Supply Chain

The supply chain crisis’ latest woe: Cargo theft that may last as long as the backlogs do

3 Mins read

With a number of cargo containers bottlenecked at California’s ports, another problem has ensnared the companies trying to ship goods, and the customers and shops waiting for those supplies.


The worsening supply chain troubles are making stolen shipments an increasingly common problem that’s affecting shoppers, already facing long delays and soaring prices. Cargo that finally makes its way out of backlogged ports on the West Coast is being aggressively targeted by criminals eyeing containers filled with electronics amid the chip shortage

Meanwhile, on the East Coast, refrigerated trucks used to transport food have been a favorite target of thieves, according to reports.

“The old saying is freight at rest is freight as risk,” said Keith Lewis, Vice President of CargoNet, a Verisk business, which tracks thefts along the supply chain for companies, told Yahoo Finance Live on Friday.

“With the log jam at the port[s] and getting the containers out of there, getting them to stack yards, carrier yards, etc. the freight is sitting,” Lewis added.
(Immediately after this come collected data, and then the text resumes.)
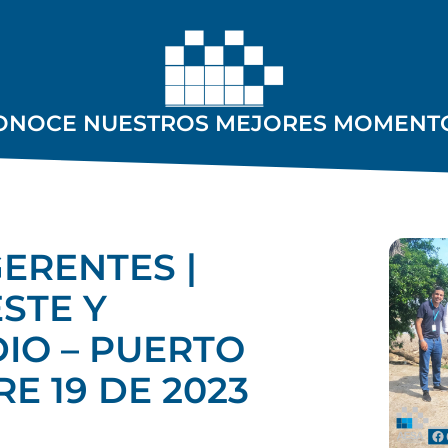
ONOCE NUESTROS MEJORES MOMENT
ERENTES |
STE Y
IO – PUERTO
E 19 DE 2023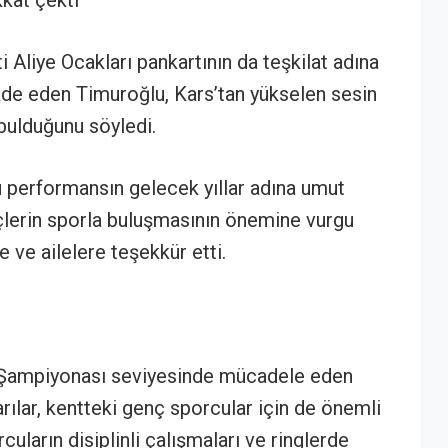
kkat çekti
Aliye Ocakları pankartının da teşkilat adına
fade eden Timuroğlu, Kars’tan yükselen sesin
 bulduğunu söyledi.
u performansın gelecek yıllar adına umut
nçlerin sporla buluşmasının önemine vurgu
ve ailelere teşekkür etti.
e Şampiyonası seviyesinde mücadele eden
arılar, kentteki genç sporcular için de önemli
uların disiplinli çalışmaları ve ringlerde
Thieves made off with greater than $5 million value of products as a result of so-called supply-chain theft in California in the third quarter of 2021, according to CargoNet’s data.

Like the ports in Long Beach and Los Angeles, the Port of Savannah has grappled with a sustained rise in import volume in recent months. 

One of the biggest issues is the lack of space to process containers, as clogged container yards prevent ships from unloading efficiently, leaving thieves the opportunity to do damage in those areas. 

“There’s container yards down there that bring in refrigerated containers from South America and those are being targeted,” Lewis added. 

‘Optimal domain awareness’

Container ships wait off the coast of the congested ports of Los Angeles and Long Beach, in Long Beach, California, U.S., September 29, 2021. REUTERS/Mike Blake
Container ships wait off the coast of the congested ports of Los Angeles and Long Beach, in Long Beach, California, U.S., September 29, 2021. REUTERS/Mike Blake

California topped the list of states most targeted by thieves, CargoNet data showed — followed by Texas and Florida. As much as $45 million in cargo thefts have been reported from January to September. In 2020, cargo thefts reached $68 million and in 2019 they hit $49 million, according to the analysis, with the pace of theft is expected to continue through 2022.

“We see this as going to continue for awhile,” said Lewis. “Electronics, gaming, those types of things, peripheral devices for computers are going to be the trend for the future.” 

Recently, NBC 4 News Los Angeles reported that there are thousands of boxes strewn along the railroad tracks. They appeared to have fallen, or been thrown from cargo containers hauled by Union Pacific trains, according to the report. 

Union Pacific (UNP) transports goods from the Los Angeles County Ports, where the massive backlog of cargo continues. “We are aware of the problem, and we are working with local law enforcement in Los Angeles to address the issue and stop the thefts,” A spokesperson from the train operator told Yahoo Finance in an email. 

For months, the Port of Long Beach has been ground zero for backlogged shipments unable to reach their final destination. “Electronic surveillance is carried out on land, on the water and below the water with a variety of cameras, radar, sonar and various threat assessment technologies,” a port spokesperson told Yahoo Finance in a statement.

“In addition, the Port is continually upgrading and adapting its approach to security to ensure optimal domain awareness,” the spokesperson added.

Although most of the nation’s major ports have seen their container volumes skyrocket during the past year, the most damage from thieves isn’t actually ports or rail yards, CargoNet’s Lewis explained. 

“We’re seeing is an uptick in pilferage is people stealing something just off the back of the truck, or somewhere in the middle of the truck,” said Lewis. 

Yet it’s a challenge to track theft because shippers simply don’t know where thieves could strike, especially when freight is sitting around idle. 

“It’s much more difficult to predict exactly what load they may target, which loads they’re going to hit, what area they’re going to work in that day or that weekend,” Scott Cornell, a crime and theft specialist at insurance giant Travelers (TRV), told Yahoo Finance on Friday.

And the rising levels of theft for fleets and businesses mean that ultimately, it’s consumers that will feel the impact this holiday season. Already, widespread shortages and rising prices are making the Thanksgiving to Christmas rush harder than usual.

“Anytime that you have a theft or you take away some of the inventory that’s going to be out there, you’re going to have a shortage on different items,” Cornell said. 

“There’s going to be less to choose from. Fewer things on the shelves or fewer choices to make when you go out to shop this year,” he added.